You can imagine the dialogue at Goldman:
Goldman 1: The CFPA doesn’t affect us unless a close FSOC vote comes into play….
Goldman 2: I agree. It’s solid. Most of those lenders are scumbags anyway.
Goldman 3: Yeah my brother-in-law got ripped off on his mortgage. Remo, what do you think?
Goldman 4: Look…why take a chance?
So I’d look for a massive effort to get the CFPA kicked off the FSOC by lobbyists next week, and replaced by someone more bank friendly during the markup. I’m actually curious how far lobbyists will go in try to make the already banking friendly group more banking friendly.
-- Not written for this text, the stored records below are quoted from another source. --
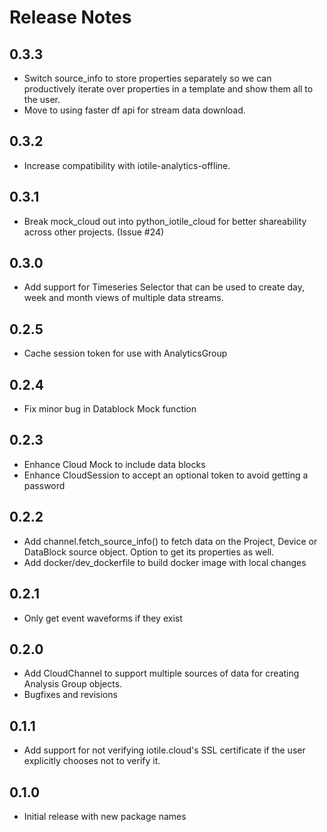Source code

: # Release Notes

## 0.3.3

- Switch source_info to store properties separately so we can productively 
  iterate over properties in a template and show them all to the user.
- Move to using faster df api for stream data download.

## 0.3.2

- Increase compatibility with iotile-analytics-offline.

## 0.3.1

- Break mock_cloud out into python_iotile_cloud for better shareability across
  other projects.  (Issue #24)

## 0.3.0

- Add support for Timeseries Selector that can be used to create day, week and
  month views of multiple data streams. 

## 0.2.5

- Cache session token for use with AnalyticsGroup

## 0.2.4

- Fix minor bug in Datablock Mock function

## 0.2.3

- Enhance Cloud Mock to include data blocks
- Enhance CloudSession to accept an optional token to avoid getting a password

## 0.2.2

- Add channel.fetch_source_info() to fetch data on the Project, Device or DataBlock source object.
  Option to get its properties as well.
- Add docker/dev_dockerfile to build docker image with local changes

## 0.2.1

- Only get event waveforms if they exist

## 0.2.0

- Add CloudChannel to support multiple sources of data for creating Analysis
  Group objects.
- Bugfixes and revisions

## 0.1.1

- Add support for not verifying iotile.cloud's SSL certificate if the user
  explicitly chooses not to verify it.

## 0.1.0

- Initial release with new package names
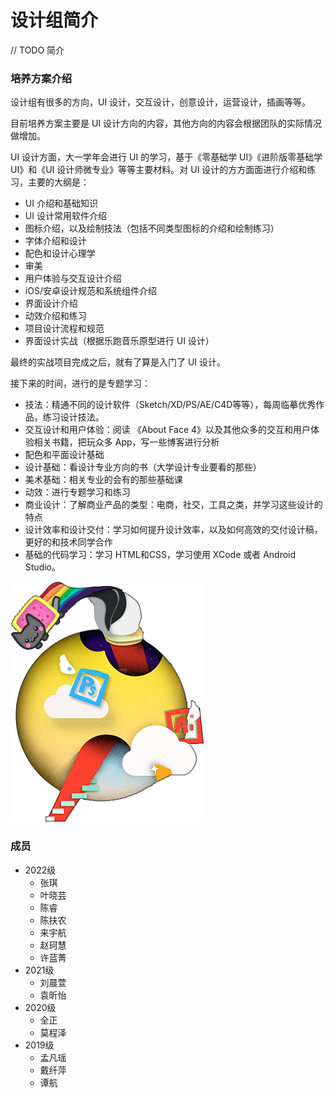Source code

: # 设计组简介

// TODO 简介


### 培养方案介绍

设计组有很多的方向，UI 设计，交互设计，创意设计，运营设计，插画等等。

目前培养方案主要是 UI 设计方向的内容，其他方向的内容会根据团队的实际情况做增加。

UI 设计方面，大一学年会进行 UI 的学习，基于《零基础学 UI》《进阶版零基础学 UI》和《UI 设计师微专业》等等主要材料。对 UI 设计的方方面面进行介绍和练习，主要的大纲是：

+ UI 介绍和基础知识
+ UI 设计常用软件介绍
+ 图标介绍，以及绘制技法（包括不同类型图标的介绍和绘制练习）
+ 字体介绍和设计
+ 配色和设计心理学
+ 审美
+ 用户体验与交互设计介绍
+ iOS/安卓设计规范和系统组件介绍
+ 界面设计介绍
+ 动效介绍和练习
+ 项目设计流程和规范
+ 界面设计实战（根据乐跑音乐原型进行 UI 设计）

最终的实战项目完成之后，就有了算是入门了 UI 设计。

接下来的时间，进行的是专题学习：

+ 技法：精通不同的设计软件（Sketch/XD/PS/AE/C4D等等），每周临摹优秀作品，练习设计技法。
+ 交互设计和用户体验：阅读 《About Face 4》以及其他众多的交互和用户体验相关书籍，把玩众多 App，写一些博客进行分析
+ 配色和平面设计基础
+ 设计基础：看设计专业方向的书（大学设计专业要看的那些）
+ 美术基础：相关专业的会有的那些基础课
+ 动效：进行专题学习和练习
+ 商业设计：了解商业产品的类型：电商，社交，工具之类，并学习这些设计的特点
+ 设计效率和设计交付：学习如何提升设计效率，以及如何高效的交付设计稿，更好的和技术同学合作
+ 基础的代码学习：学习 HTML和CSS，学习使用 XCode 或者 Android Studio。


![logo](./design.png)


### 成员

- 2022级
  - 张琪
  - 叶晓芸
  - 陈睿
  - 陈扶农
  - 来宇航
  - 赵珂慧
  - 许蓝菁
- 2021级
  - 刘晨萱
  - 袁昕怡
- 2020级
  - 全正
  - 莫程泽
- 2019级
  - 孟凡瑶
  - 戴纤萍
  - 谭航
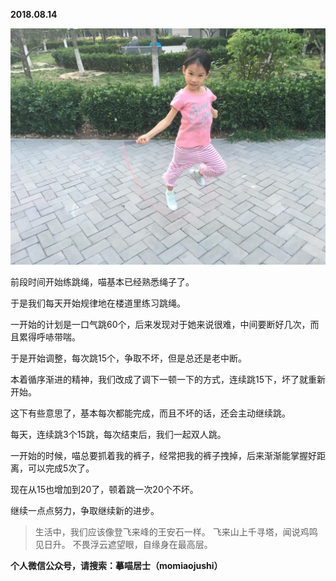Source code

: 
          
            
**2018.08.14**



![](img/51001-2781901407daecf0.JPG)




前段时间开始练跳绳，喵基本已经熟悉绳子了。

于是我们每天开始规律地在楼道里练习跳绳。

一开始的计划是一口气跳60个，后来发现对于她来说很难，中间要断好几次，而且累得呼哧带喘。

于是开始调整，每次跳15个，争取不坏，但是总还是老中断。

本着循序渐进的精神，我们改成了调下一顿一下的方式，连续跳15下，坏了就重新开始。

这下有些意思了，基本每次都能完成，而且不坏的话，还会主动继续跳。

每天，连续跳3个15跳，每次结束后，我们一起双人跳。

一开始的时候，喵总要抓着我的裤子，经常把我的裤子拽掉，后来渐渐能掌握好距离，可以完成5次了。

现在从15也增加到20了，顿着跳一次20个不坏。

继续一点点努力，争取继续新的进步。

>生活中，我们应该像登飞来峰的王安石一样。
飞来山上千寻塔，闻说鸡鸣见日升。
不畏浮云遮望眼，自缘身在最高层。




**个人微信公众号，请搜索：摹喵居士（momiaojushi）**

          
        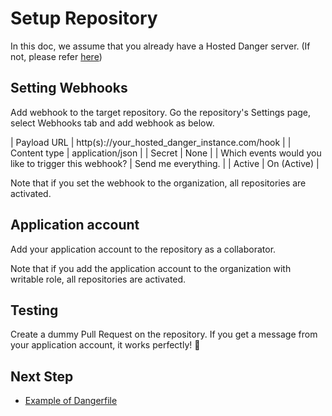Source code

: # Setup Repository

In this doc, we assume that you already have a Hosted Danger server. (If not, please refer [here](/docs/launch_server.md))

## Setting Webhooks

Add webhook to the target repository.
Go the repository's Settings page, select Webhooks tab and add webhook as below.

| Payload URL                                          | http(s)://your_hosted_danger_instance.com/hook |
| Content type                                         | application/json                               |
| Secret                                               | None                                           |
| Which events would you like to trigger this webhook? | Send me everything.                            |
| Active                                               | On (Active)                                    |

Note that if you set the webhook to the organization, all repositories are activated.

## Application account

Add your application account to the repository as a collaborator.

Note that if you add the application account to the organization with writable role, all repositories are activated.

## Testing

Create a dummy Pull Request on the repository. If you get a message from your application account, it works perfectly! :tada:

## Next Step
- [Example of Dangerfile](/docs/example_of_dangerfile.md)
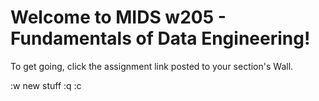 # Welcome to MIDS w205 - Fundamentals of Data Engineering!

 To get going, click the assignment link posted to your section's Wall.

:w
new stuff
:q
:c
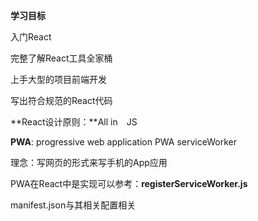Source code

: **学习目标**

入门React

完整了解React工具全家桶

上手大型的项目前端开发

写出符合规范的React代码

**React设计原则：**All in　JS

**PWA**: progressive web application PWA serviceWorker

理念：写网页的形式来写手机的App应用

PWA在React中是实现可以参考：**registerServiceWorker.js**

manifest.json与其相关配置相关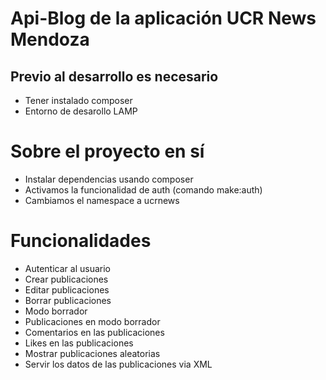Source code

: # Api-Blog de la aplicación UCR News Mendoza

## Previo al desarrollo es necesario 

+ Tener instalado composer
+ Entorno de desarollo LAMP

# Sobre el proyecto en sí

+ Instalar dependencias usando composer
+ Activamos la funcionalidad de auth (comando make:auth)
+ Cambiamos el namespace a ucrnews

# Funcionalidades

+ Autenticar al usuario
+ Crear publicaciones
+ Editar publicaciones
+ Borrar publicaciones
+ Modo borrador
+ Publicaciones en modo borrador
+ Comentarios en las publicaciones
+ Likes en las publicaciones
+ Mostrar publicaciones aleatorias
+ Servir los datos de las publicaciones via XML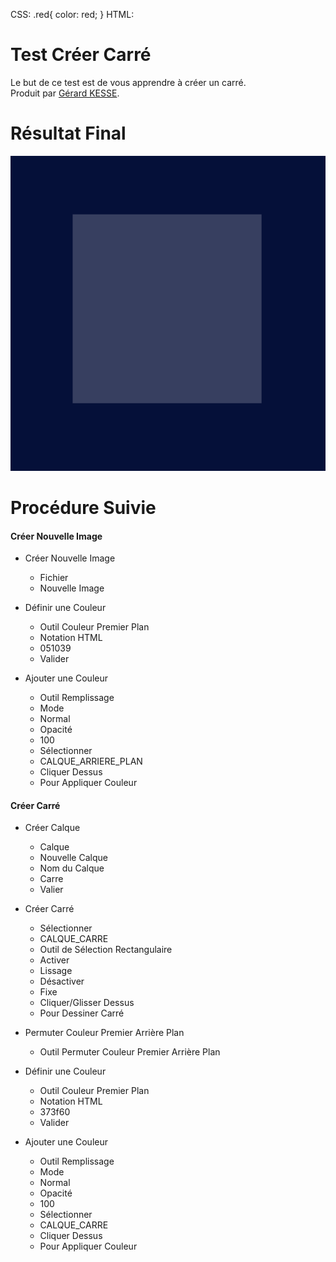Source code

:CSS: .red{ color: red; }
HTML: <a class="red"></h4>

# Test Créer Carré 

Le but de ce test est de vous apprendre à créer un carré.  
Produit par 
[Gérard KESSE](https://github.com/gkesse/ "https://github.com/gkesse").

# Résultat Final

![Logo.png](https://raw.githubusercontent.com/gkesse/ReadyGimp/master/Forme_Geometrique/Carre.png)

# Procédure Suivie

#### Créer Nouvelle Image

* Créer Nouvelle Image
    * Fichier
    * Nouvelle Image

* Définir une Couleur
    * Outil Couleur Premier Plan
    * Notation HTML
    * 051039
    * Valider

* Ajouter une Couleur
    * Outil Remplissage
    * Mode
    * Normal
    * Opacité
    * 100
    * Sélectionner
    * CALQUE_ARRIERE_PLAN
    * Cliquer Dessus
    * Pour Appliquer Couleur

#### Créer Carré

* Créer Calque
    * Calque
    * Nouvelle Calque
    * Nom du Calque
    * Carre
    * Valier

* Créer Carré
    * Sélectionner
    * CALQUE_CARRE
    * Outil de Sélection Rectangulaire
    * Activer
    * Lissage
    * Désactiver
    * Fixe
    * Cliquer/Glisser Dessus
    * Pour Dessiner Carré

* Permuter Couleur Premier Arrière Plan
    * Outil Permuter Couleur Premier Arrière Plan

* Définir une Couleur
    * Outil Couleur Premier Plan
    * Notation HTML
    * 373f60
    * Valider

* Ajouter une Couleur
    * Outil Remplissage
    * Mode
    * Normal
    * Opacité
    * 100
    * Sélectionner
    * CALQUE_CARRE
    * Cliquer Dessus
    * Pour Appliquer Couleur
If you think this is a stretch, if you mostly talk to people who are CFPA friendly, it isn’t. On the off chance that you haven’t gotten your daily dose of patronizing misogyny here is Larry Kudlow at townhall talking about the Dodd Bill. Kudlow is probably a good proxy for how a lot of finance people talk when no one is watching. He likes it, except for:
The biggest flaw in the Dodd bill is that it gives the Consumer Financial Protection Agency (CFPA) far too much free reign. The agency will be housed in the Federal Reserve. But it will be independent inside the Fed, with a director appointed by the president and financed by the Fed’s own profits.
The Fed itself apparently would have no say on CFPA rule-making, which is sort of like giving Elizabeth Warren her own wing at the central bank in order to make mischief. At a minimum, she’ll need grown-up supervision.
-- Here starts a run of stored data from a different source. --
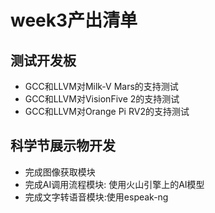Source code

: # week3产出清单

## 测试开发板
- GCC和LLVM对Milk-V Mars的支持测试 
- GCC和LLVM对VisionFive 2的支持测试 
- GCC和LLVM对Orange Pi RV2的支持测试 
## 科学节展示物开发
- 完成图像获取模块
- 完成AI调用流程模块: 使用火山引擎上的AI模型
- 完成文字转语音模块:使用espeak-ng
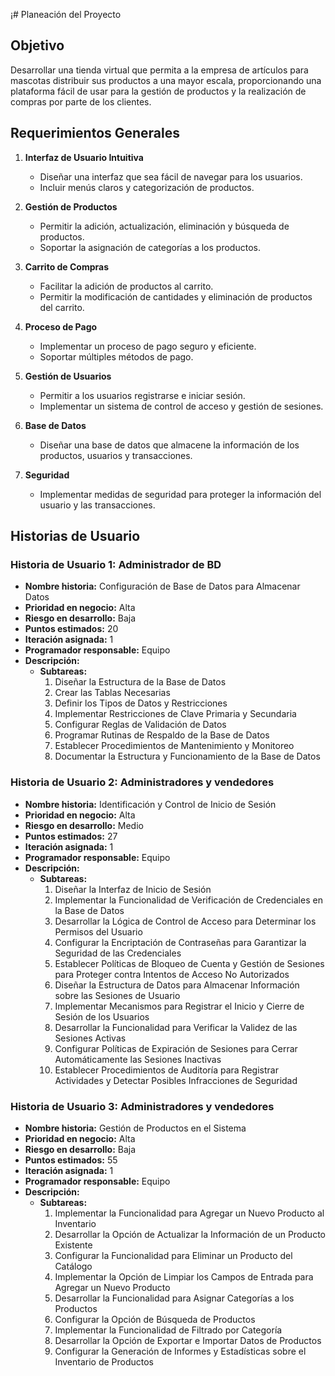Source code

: ¡# Planeación del Proyecto

## Objetivo

Desarrollar una tienda virtual que permita a la empresa de artículos para mascotas distribuir sus productos a una mayor escala, proporcionando una plataforma fácil de usar para la gestión de productos y la realización de compras por parte de los clientes.

## Requerimientos Generales

1. **Interfaz de Usuario Intuitiva**
   - Diseñar una interfaz que sea fácil de navegar para los usuarios.
   - Incluir menús claros y categorización de productos.

2. **Gestión de Productos**
   - Permitir la adición, actualización, eliminación y búsqueda de productos.
   - Soportar la asignación de categorías a los productos.

3. **Carrito de Compras**
   - Facilitar la adición de productos al carrito.
   - Permitir la modificación de cantidades y eliminación de productos del carrito.

4. **Proceso de Pago**
   - Implementar un proceso de pago seguro y eficiente.
   - Soportar múltiples métodos de pago.

5. **Gestión de Usuarios**
   - Permitir a los usuarios registrarse e iniciar sesión.
   - Implementar un sistema de control de acceso y gestión de sesiones.

6. **Base de Datos**
   - Diseñar una base de datos que almacene la información de los productos, usuarios y transacciones.

7. **Seguridad**
   - Implementar medidas de seguridad para proteger la información del usuario y las transacciones.

## Historias de Usuario

### Historia de Usuario 1: Administrador de BD

- **Nombre historia:** Configuración de Base de Datos para Almacenar Datos
- **Prioridad en negocio:** Alta
- **Riesgo en desarrollo:** Baja
- **Puntos estimados:** 20
- **Iteración asignada:** 1
- **Programador responsable:** Equipo
- **Descripción:**
  - **Subtareas:**
    1. Diseñar la Estructura de la Base de Datos
    2. Crear las Tablas Necesarias
    3. Definir los Tipos de Datos y Restricciones
    4. Implementar Restricciones de Clave Primaria y Secundaria
    5. Configurar Reglas de Validación de Datos
    6. Programar Rutinas de Respaldo de la Base de Datos
    7. Establecer Procedimientos de Mantenimiento y Monitoreo
    8. Documentar la Estructura y Funcionamiento de la Base de Datos

### Historia de Usuario 2: Administradores y vendedores

- **Nombre historia:** Identificación y Control de Inicio de Sesión
- **Prioridad en negocio:** Alta
- **Riesgo en desarrollo:** Medio
- **Puntos estimados:** 27
- **Iteración asignada:** 1
- **Programador responsable:** Equipo
- **Descripción:**
  - **Subtareas:**
    1. Diseñar la Interfaz de Inicio de Sesión
    2. Implementar la Funcionalidad de Verificación de Credenciales en la Base de Datos
    3. Desarrollar la Lógica de Control de Acceso para Determinar los Permisos del Usuario
    4. Configurar la Encriptación de Contraseñas para Garantizar la Seguridad de las Credenciales
    5. Establecer Políticas de Bloqueo de Cuenta y Gestión de Sesiones para Proteger contra Intentos de Acceso No Autorizados
    6. Diseñar la Estructura de Datos para Almacenar Información sobre las Sesiones de Usuario
    7. Implementar Mecanismos para Registrar el Inicio y Cierre de Sesión de los Usuarios
    8. Desarrollar la Funcionalidad para Verificar la Validez de las Sesiones Activas
    9. Configurar Políticas de Expiración de Sesiones para Cerrar Automáticamente las Sesiones Inactivas
    10. Establecer Procedimientos de Auditoría para Registrar Actividades y Detectar Posibles Infracciones de Seguridad

### Historia de Usuario 3: Administradores y vendedores

- **Nombre historia:** Gestión de Productos en el Sistema
- **Prioridad en negocio:** Alta
- **Riesgo en desarrollo:** Baja
- **Puntos estimados:** 55
- **Iteración asignada:** 1
- **Programador responsable:** Equipo
- **Descripción:**
  - **Subtareas:**
    1. Implementar la Funcionalidad para Agregar un Nuevo Producto al Inventario
    2. Desarrollar la Opción de Actualizar la Información de un Producto Existente
    3. Configurar la Funcionalidad para Eliminar un Producto del Catálogo
    4. Implementar la Opción de Limpiar los Campos de Entrada para Agregar un Nuevo Producto
    5. Desarrollar la Funcionalidad para Asignar Categorías a los Productos
    6. Configurar la Opción de Búsqueda de Productos
    7. Implementar la Funcionalidad de Filtrado por Categoría
    8. Desarrollar la Opción de Exportar e Importar Datos de Productos
    9. Configurar la Generación de Informes y Estadísticas sobre el Inventario de Productos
It’s tough to read the fact that FSOC can overrule the CFPA with a 2/3rd vote as anything other than the “grown-up supervision” Kudlow mentions.
The thing about the hit job is that once all the big names sigh, think that we don’t often get a good chance at financial reform and anyway the Federal Reserve is the least bad place to put this, and take the plunge and support it, it will be tough to pull back that support if the CFPA is knocked off the FSOC.
The Other Hit
This is problematic because FSOC can override the CFPA with a 2/3rd vote. That’s going to be hard to do when the CFPA sits on it and can presumably vote on issues, harder without it.
Now we’ve been talking about Goldman. JP Morgan will have to deal with the CFPA. What’s the smart way to lobby to kill it without it being obvious? I’d suggest a last minute amendment to change the bill so that FSOC can override the CFPA with a majority vote. Add another amendment that gives the CFPA something nice, like a giant budget or whatever, but add the majority vote too.
Which FSOC would be an “always no” vote against the CFPA? Are there 5 if the CFPA is knocked off FSOC replaced by a stooge? Comptroller of the Currency would be an always no I think. That’s a crowdsourcing request: which members of the FSOC would be an “always no” vote against the CFPA? And which would be a “mostly no”?
Either way, if you are going to support the CFPA at the Fed, I’d highly recommend you have a poison pill trigger where the CFPA has to be on the FSOC and that it must be a 2/3rd vote for overrule.